How Labor makes some workers disappear (Now, even U6 figures under-report joblessness)

New York Post ^ | 08/09/2012 | John Crudele

President Obama can thank Bill Clinton for the fact that the unemployment situation doesn’t look worse.
Thanks to a tiny tweak in definitions made by the Clinton White House back in 1994, Obama’s life is a whole lot easier.

Don’t get me wrong — not easy, just easier.
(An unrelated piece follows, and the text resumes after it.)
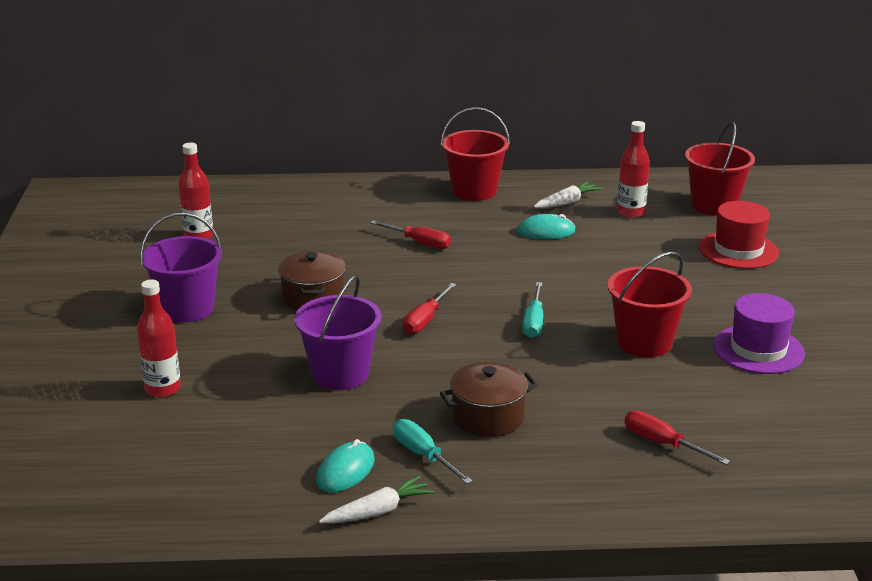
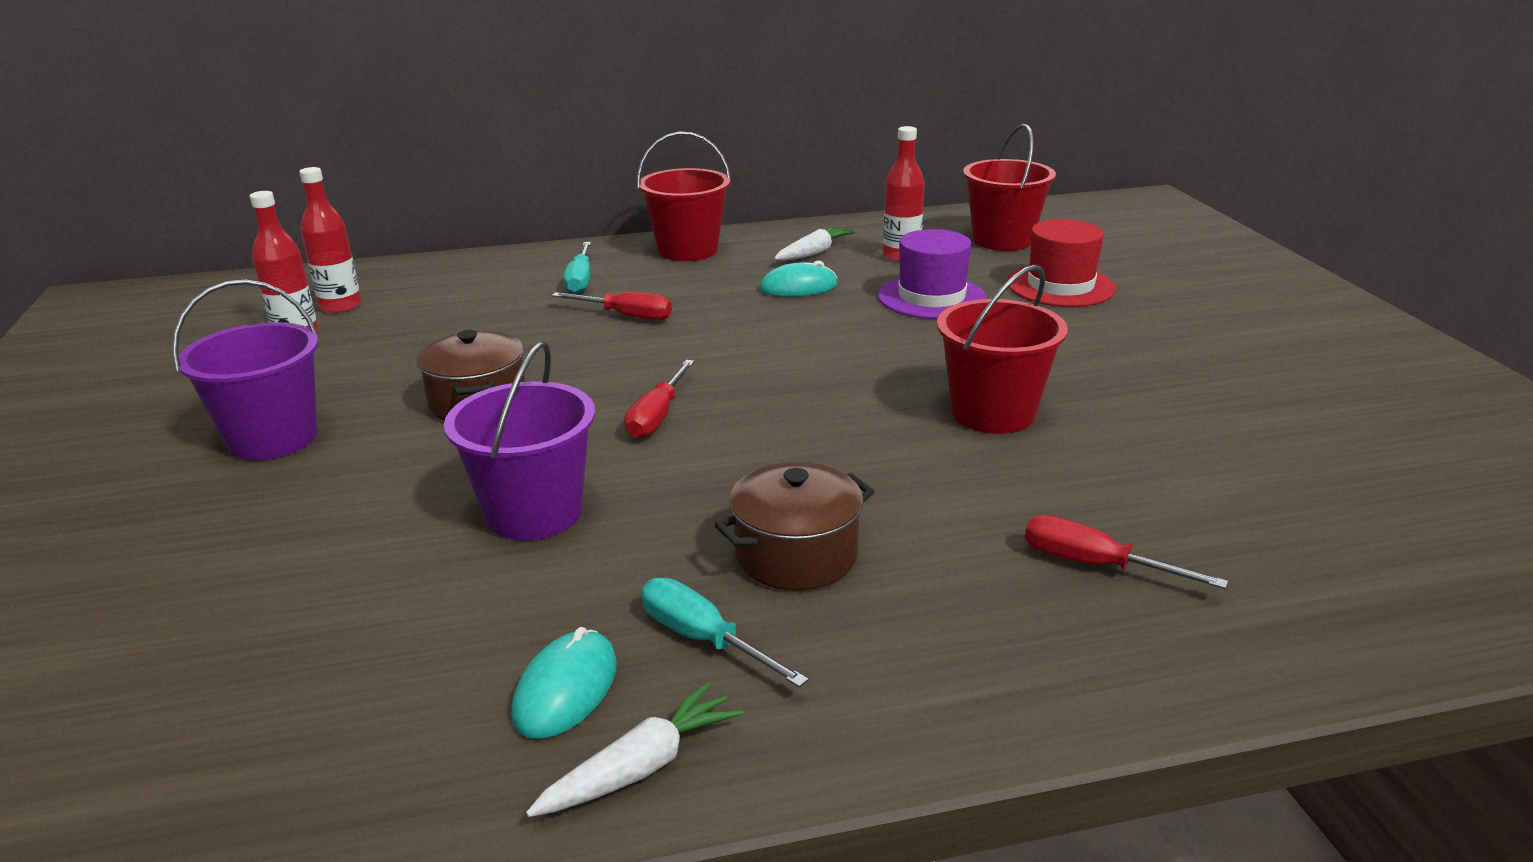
camera: 10 degrees left, 0 degrees up
red bottle [137,280,181,397] -> red bottle moved to [299,167,361,313]
turquoise screwdriver [522,282,543,338] -> turquoise screwdriver moved to [564,242,591,294]
purple hat [713,293,805,374] -> purple hat moved to [878,229,987,319]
Last Friday, the Labor Department announced that the headline unemployment rate for July — the one followed in the newspapers — notched up one-tenth of a point to 8.3 percent. And the president is certainly going to have a hard time explaining why the jobless level is still so high.
But there’s another figure — called the U-6, buried deep in the Labor report — that should really be of concern to the president. And here’s where Clinton did all future presidents a favor: making the U-6 number look better than it really should.
U-6 is defined as “total unemployed, plus all persons marginally attached to the labor force, plus total employed part time for economic reasons, as a percent of the civilian labor force plus all persons marginally attached to the labor force.”
Are you clear on what this number is? Of course not — it’s gobbledygook.
It means that U-6 includes people out of work plus anyone who wants a full-time job, can’t find it and is settling for part-time work.
The unemployment rate in the U-6 definition rose to 15 percent in July from 14.9 percent in June. It had been 16.3 percent in July 2011.
But it’s those Americans not in the definition — discouraged workers — that you will want to know about.